[Opening Listed records section]

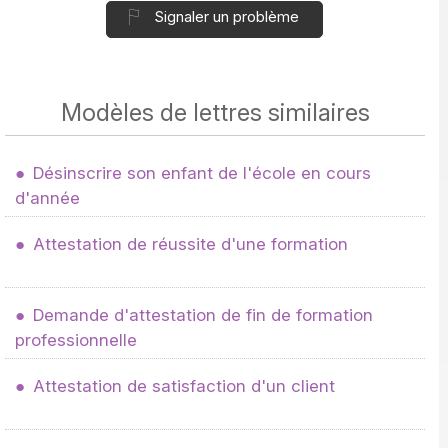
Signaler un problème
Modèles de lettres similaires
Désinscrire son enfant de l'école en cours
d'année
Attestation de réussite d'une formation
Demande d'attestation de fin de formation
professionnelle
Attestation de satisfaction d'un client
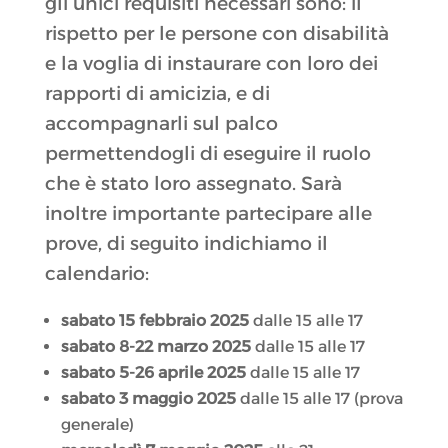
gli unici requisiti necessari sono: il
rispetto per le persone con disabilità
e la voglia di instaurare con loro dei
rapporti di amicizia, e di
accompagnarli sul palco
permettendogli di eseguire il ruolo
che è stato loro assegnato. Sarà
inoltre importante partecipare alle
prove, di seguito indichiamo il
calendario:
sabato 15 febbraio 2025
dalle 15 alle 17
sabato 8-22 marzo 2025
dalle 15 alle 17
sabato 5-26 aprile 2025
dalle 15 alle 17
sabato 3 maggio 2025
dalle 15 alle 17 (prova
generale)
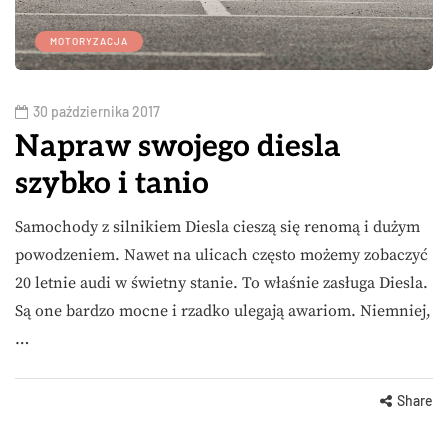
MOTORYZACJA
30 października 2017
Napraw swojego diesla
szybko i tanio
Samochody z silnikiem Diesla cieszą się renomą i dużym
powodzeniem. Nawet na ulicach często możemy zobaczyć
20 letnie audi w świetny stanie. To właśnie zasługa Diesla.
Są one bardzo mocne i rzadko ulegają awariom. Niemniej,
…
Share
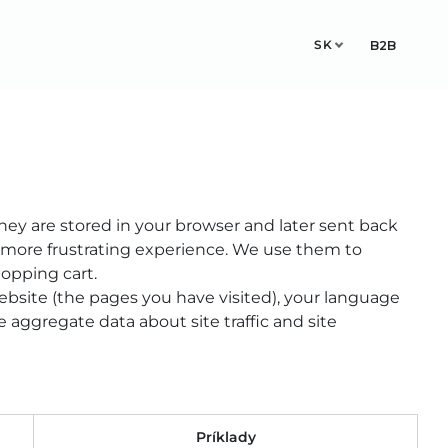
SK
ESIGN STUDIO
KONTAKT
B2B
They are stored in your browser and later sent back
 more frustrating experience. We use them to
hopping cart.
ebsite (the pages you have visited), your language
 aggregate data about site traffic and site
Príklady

[Closing Listed records section]
[Opening Listed records section]

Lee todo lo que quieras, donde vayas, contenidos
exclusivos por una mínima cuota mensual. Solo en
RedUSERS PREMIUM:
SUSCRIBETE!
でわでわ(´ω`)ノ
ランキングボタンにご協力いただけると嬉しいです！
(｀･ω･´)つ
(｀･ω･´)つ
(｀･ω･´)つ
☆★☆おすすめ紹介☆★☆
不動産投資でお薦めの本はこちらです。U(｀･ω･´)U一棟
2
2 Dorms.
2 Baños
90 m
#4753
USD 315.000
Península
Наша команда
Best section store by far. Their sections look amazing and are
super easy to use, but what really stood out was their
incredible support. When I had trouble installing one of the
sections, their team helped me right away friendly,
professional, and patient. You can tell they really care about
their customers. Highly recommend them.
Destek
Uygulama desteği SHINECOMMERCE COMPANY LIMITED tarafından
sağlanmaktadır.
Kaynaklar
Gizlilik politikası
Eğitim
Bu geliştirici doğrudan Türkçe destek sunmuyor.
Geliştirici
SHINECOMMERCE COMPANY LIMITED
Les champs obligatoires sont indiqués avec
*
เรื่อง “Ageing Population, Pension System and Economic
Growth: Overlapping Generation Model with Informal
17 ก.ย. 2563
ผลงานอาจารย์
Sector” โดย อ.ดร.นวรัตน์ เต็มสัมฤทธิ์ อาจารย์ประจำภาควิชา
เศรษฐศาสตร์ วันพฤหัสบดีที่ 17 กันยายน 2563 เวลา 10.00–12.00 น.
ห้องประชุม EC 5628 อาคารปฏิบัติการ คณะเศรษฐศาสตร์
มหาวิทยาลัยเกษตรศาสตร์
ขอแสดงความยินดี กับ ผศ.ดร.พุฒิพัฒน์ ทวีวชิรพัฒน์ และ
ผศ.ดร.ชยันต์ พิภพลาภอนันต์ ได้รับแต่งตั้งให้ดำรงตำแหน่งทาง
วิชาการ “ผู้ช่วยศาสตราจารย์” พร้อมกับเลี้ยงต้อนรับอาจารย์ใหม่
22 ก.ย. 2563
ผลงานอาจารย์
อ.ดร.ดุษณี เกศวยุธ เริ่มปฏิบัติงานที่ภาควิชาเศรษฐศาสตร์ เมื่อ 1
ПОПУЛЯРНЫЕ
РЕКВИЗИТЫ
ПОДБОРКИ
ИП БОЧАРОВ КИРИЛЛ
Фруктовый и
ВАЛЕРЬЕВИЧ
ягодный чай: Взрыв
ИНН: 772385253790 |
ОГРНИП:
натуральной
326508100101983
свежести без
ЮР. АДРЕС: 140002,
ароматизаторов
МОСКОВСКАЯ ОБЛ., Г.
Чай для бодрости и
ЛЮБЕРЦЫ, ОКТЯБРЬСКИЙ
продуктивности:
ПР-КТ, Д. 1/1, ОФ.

[Closing Listed records section]

--- Exercise goal ---
Work out how many lines in the records contain the word "LIMITED", and give that number by itself.

--- Exercise output ---
2